A switch to single-dose vaccines can cause logistical problems, such as increased refrigeration needs, Dr. Orenstein said.

It also can cause vaccine hesitancy, both experts agreed. “My concern is that the misleading rhetoric coming out of HHS [Department of Health and Human Services] could have a downstream negative impact on global immunizations, or that it could further globalize American vaccine hesitancy,” Dr. Hotez said.

And while we don’t have any evidence that thimerosal in vaccines is dangerous for patients, even pediatric patients, there is a staggering amount of evidence about the harms caused by missing childhood vaccinations.

Dr. Orenstein remembers one such case in the late 1990s. Because of the confusion over the recommendations, a child born to a mother who was hepatitis B surface antigen–positive didn’t receive a hepatitis B vaccination at birth, he recalled. Sadly, the child died. Today, a full series of hepatitis B vaccination provides full immunity to 98% of infants, according to the American Academy of Pediatrics.

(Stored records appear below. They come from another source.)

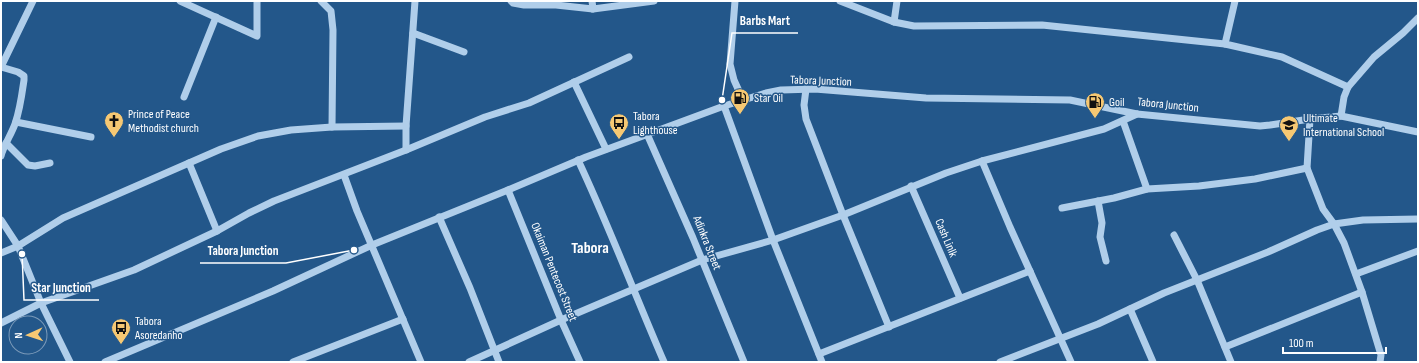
<svg xmlns="http://www.w3.org/2000/svg" width="1419" height="363" font-family="'Sofia Sans Condensed',sans-serif">
	<rect width="100%" height="100%" fill="#23578a"/>
	<g fill="none" stroke-linecap="round" stroke-linejoin="round">
		<g stroke="#b0ceea" stroke-width="7">
			<polyline points="180,1 257,36 257,1"/>
			<polyline points="321,1 331,11 333,30 332,127"/>
			<polyline points="511,1 513,3 524,5 556,5 593,9 654,1"/>
			<polyline points="592,1 593,9"/>
			<polyline points="735,1 730,64 734,80 743,100"/>
			<polyline points="840,1 894,22 914,26 1042,25 1225,44"/>
			<polyline points="1235,1 1225,44 1282,57 1348,87"/>
			<polyline points="894,22 897,1"/>
			<polyline points="413,33 464,52"/>
			<path d="M1,67L18,72L24,76V80C22,94 20,110 15,124C11,135 4,145 1,156"/>
			<polyline points="1,67 33,1"/>
			<polyline points="574,82 606,149"/>
			<polyline points="806,89 804,105 806,119 843,215 889,327"/>
			<polyline points="184,97 216,17"/>
			<polyline points="724,106 773,240 822,362"/>
			<polyline points="1341,116 1344,97 1348,87 1374,57 1403,33 1418,18"/>
			<polyline points="1310,119 1307,168 1323,209 1334,224 1344,243 1362,292 1381,355 1380,362"/>
			<polyline points="1123,121 1147,189"/>
			<polyline points="16,122 91,137"/>
			<polyline points="647,134 693,238 744,362"/>
			<polyline points="6,143 28,165 35,166 50,163"/>
			<polyline points="406,150 406,126 415,1"/>
			<path d="M578,160C609,226 635,295 664,362"/>
			<polyline points="982,161 1010,227 1071,362"/>
			<polyline points="189,163 217,231"/>
			<polyline points="344,175 357,211 421,362"/>
			<polyline points="911,186 960,298"/>
			<polyline points="508,190 561,320 580,362"/>
			<polyline points="1098,201 1102,223 1100,237 1106,261"/>
			<polyline points="1062,208 1114,198 1147,189 1199,186 1255,179 1307,168"/>
			<polyline points="439,217 470,288 499,362"/>
			<polyline points="1,220 18,246 63,218 221,149 258,136 291,130 332,127 406,126"/>
			<polyline points="1174,235 1197,280 1231,362"/>
			<polyline points="1,253 18,246 41,303 70,362"/>
			<polyline points="1356,274 1418,251"/>
			<polyline points="1130,309 1153,362"/>
			<polyline points="1,323 41,303 134,270 217,231 249,213 274,201 406,150 485,117 529,103 629,57"/>
			<polyline points="1225,347 1362,292"/>
			<polyline points="819,354 1030,271"/>
			<polyline points="105,362 273,291 372,245 508,190 586,157 724,106 766,93 781,90 815,89 926,98 1070,100 1137,114 1260,126 1270,125 1310,119 1341,116 1418,132"/>
			<polyline points="293,362 403,319"/>
			<polyline points="469,362 561,320 702,260 773,240 843,215 946,173 982,161 1104,129 1137,114"/>
			<polyline points="1000,362 1098,324 1164,293 1268,252 1317,230 1334,224 1363,220 1418,219"/>
		</g>
	</g>
	<defs>
		<g id="fuel-pin" transform="scale(1)"><path d="M0 17L-7.5 6A9.5 9.5 0 1 1 7.5 6Z" fill="#f6c873" stroke="#23578a"/><path d="M-5.5-6h7V0h2V4h1.3V-2.5L3-4.5l.8-.8L6-3V5H2.5V1h-1V6h-7ZM-4.2-4.7v3.2H.2V-4.7Z" fill="#111"/></g>
		<g id="church-pin" transform="scale(1)"><path d="M0 17L-7.5 6A9.5 9.5 0 1 1 7.5 6Z" fill="#f6c873" stroke="#23578a"/><path d="M-1.2-6h2.4v3.5h3.3v2.4h-3.3V6h-2.4V-.1h-3.3v-2.4h3.3Z" fill="#111"/></g>
		<g id="bus-pin" transform="scale(1)"><path d="M0 17L-7.5 6A9.5 9.5 0 1 1 7.5 6Z" fill="#f6c873" stroke="#23578a"/><path d="M-5-6H5V4H4V6H2V4H-2V6H-4V4H-5ZM-3.5-4V0h7V-4ZM-3.5 1.2v1.5H-2V1.2ZM2 1.2v1.5H3.5V1.2Z" fill="#111"/></g>
		<g id="school-pin" transform="scale(1)"><path d="M0 17L-7.5 6A9.5 9.5 0 1 1 7.5 6Z" fill="#f6c873" stroke="#23578a"/><path d="M0-5L7-2L0 1L-7-2ZM-4 1L0 2.5L4 1V4Q0 6-4 4Z" fill="#111"/></g>
	</defs>
	<g fill-rule="evenodd">
		<use href="#fuel-pin" x="740" y="98"/>
		<use href="#fuel-pin" x="1095" y="102"/>
		<use href="#church-pin" x="114" y="121"/>
		<use href="#bus-pin" x="619" y="123"/>
		<use href="#school-pin" x="1289" y="125"/>
		<use href="#bus-pin" x="121" y="328"/>
	</g>
	<g text-anchor="middle" dominant-baseline="central" stroke-width="3" stroke-linejoin="round" paint-order="stroke">
		<g font-size="12" fill="#fff" stroke="#23578a">
			<text transform="translate(821 81) rotate(2)">Tabora Junction</text>
			<text transform="translate(1168 105) rotate(6)">Tabora Junction</text>
			<text transform="translate(946 238) rotate(67)">Cash Linlk</text>
			<text transform="translate(707 243) rotate(68)">Adinkra Street</text>
			<text transform="translate(554 272) rotate(68)">Okaiman Pentecost Street</text>
		</g>
		<g font-size="12" fill="#fff" stroke="#23578a" text-anchor="start">
			<text x="754" y="98">Star Oil</text>
			<text x="1109" y="102">Goil</text>
			<text x="128" y="114">Prince of Peace<tspan x="128" dy="14">Methodist church</tspan></text>
			<text x="633" y="116">Tabora<tspan x="633" dy="14">Lighthouse</tspan></text>
			<text x="1303" y="118">Ultimate<tspan x="1303" dy="14">International School</tspan></text>
			<text x="135" y="321">Tabora<tspan x="135" dy="14">Asoredanho</tspan></text>
		</g>
		<g font-size="16" font-weight="bold" fill="#fff" stroke="#23578a">
			<text x="590" y="248">Tabora</text>
		</g>
	</g>
	<path fill="none" stroke="#fff" stroke-width="1.5" d="M722 100L732 33H798M354 250L286 263H200M22 254L24 300H99"/>
	<g fill="#fff" stroke="#23578a" stroke-width="1.5">
		<circle cx="722" cy="100" r="4"/>
		<circle cx="354" cy="250" r="4"/>
		<circle cx="22" cy="254" r="4"/>
	</g>
	<g font-size="13" text-anchor="middle" font-weight="bold" fill="#fff" stroke="#23578a" stroke-width="3" stroke-linejoin="round" paint-order="stroke">
		<text x="765" y="25">Barbs Mart</text>
		<text x="243" y="255">Tabora Junction</text>
		<text x="61" y="292">Star Junction</text>
	</g>
	<rect width="1419" height="363" fill="none" stroke="#ffffff" stroke-width="4"/>
	<g transform="translate(28 335) rotate(267)"><circle r="19" fill="#23578a" stroke="#7b9ab9"/>
	<path d="M0-3L7 15L0 10L-7 15Z" fill="#f6c873"/>
	<text y="-6" font-size="11" font-weight="bold" text-anchor="middle" fill="#ffffff">N</text>
	</g>
	<path d="M1283 347v6h103v-6" fill="none" stroke="#ffffff" stroke-width="2"/>
	<text x="1289" y="347" font-size="12" fill="#ffffff" stroke="#23578a" stroke-width="3" paint-order="stroke">100 m</text>
</svg>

Dr. Hotez is a co-inventor on non–revenue-generating patents for neglected tropical diseases owned by Baylor College of Medicine (BCM), and co-inventor of a COVID-19 recombinant protein vaccine technology owned by BCM that was licensed by Baylor Ventures nonexclusively and with no patent restrictions to several companies committed to advance vaccines for low- and middle-income countries. These include Biological E (India), BioFarma (Indonesia), Incepta (Bangladesh) and ImmunityBio (U.S. partnerships with Africa, including Botswana and South Africa). The co-inventors have no involvement in license negotiations conducted by BCM. Similar to other research universities, a long-standing BCM policy provides its faculty and staff who make discoveries that result in a commercial license with a share of any royalty income. Any such distribution will be undertaken in accordance with BCM policy. Dr. Hotez is also the author of several books published by academic presses (ASM-Wiley) and Johns Hopkins University Press, and he receives modest royalty income from this activity.
Dr. Orenstein reported that he has served as a consultant to Sanofi, which produces a flu vaccine.